髪を切る場所がなくて困る…
この街には、お店がない。とにかく、お店がない。
激安スーパーも100円ショップも牛丼屋もチェーン店のハンバーガ屋も携帯電話ショップも、何もない。病院や歯医者さんすらない。
昔は、ガソリンスタンドやお豆腐屋さんなんかがあったのだが、それもなくなってしまった。
八百屋さん…は、なくてもどうにかなる。野菜を作っている農家は多いので、交渉しだいでいくらでも手に入る。ヒツジマーケットでも売っている。
魚屋さんは、1軒だけある。“上沢”というお店が、僕の家から歩いてすぐの所に建っている。家を出て左にちょっと歩くと、ヒツジマーケット。右にすぐのところに上沢は存在した。
もっとも、今は魚屋さんというよりかは、ちょっとしたスーパーか雑貨屋に近い。魚やお寿司などを中心に、肉や野菜も売られているし、海苔や缶詰といった保存食なども並んでいる。

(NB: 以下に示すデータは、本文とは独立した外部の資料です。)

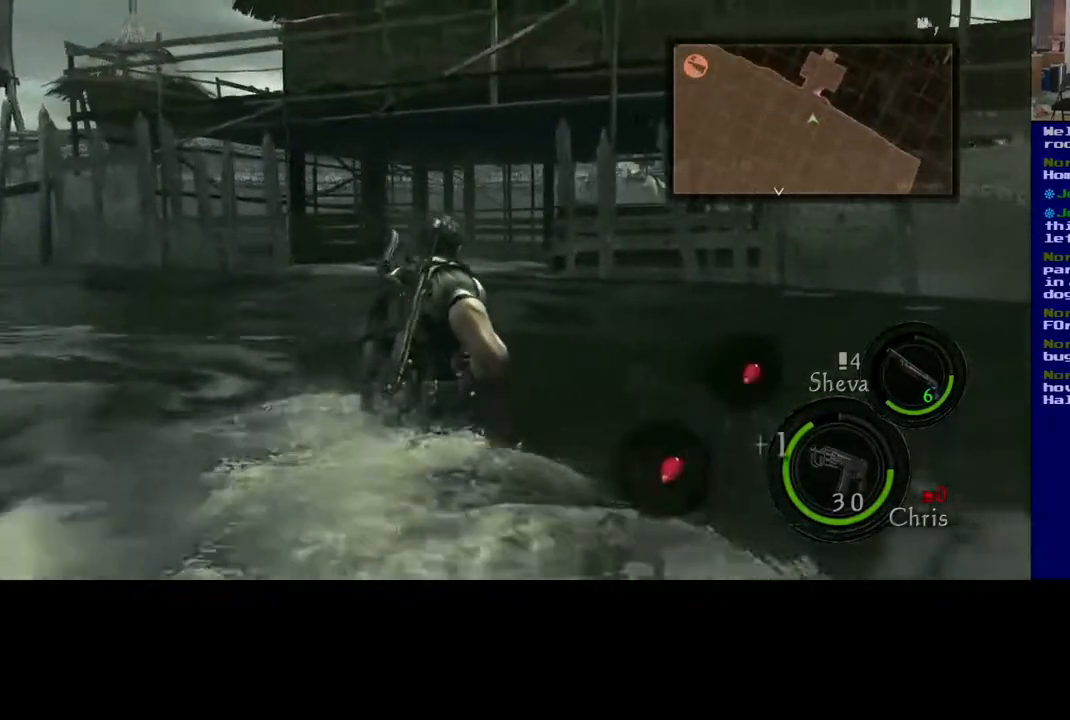
{"buttons": [], "left_stick": "up-left", "right_stick": "center", "events": []}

役割としては、ヒツジマーケットに近かったが、雑誌などは売っていない。ヒツジマーケットがちょっと大きめの個人経営コンビニエンスストアといった感じなのに対して、上沢の方はもっと硬派な雑貨屋といった雰囲気をかもし出していた。
なんとなく、僕はヒツジマーケットに足を運ぶことが多かった。特に理由があるわけではないのだが、ほんとになんとなく。雰囲気的な問題だ。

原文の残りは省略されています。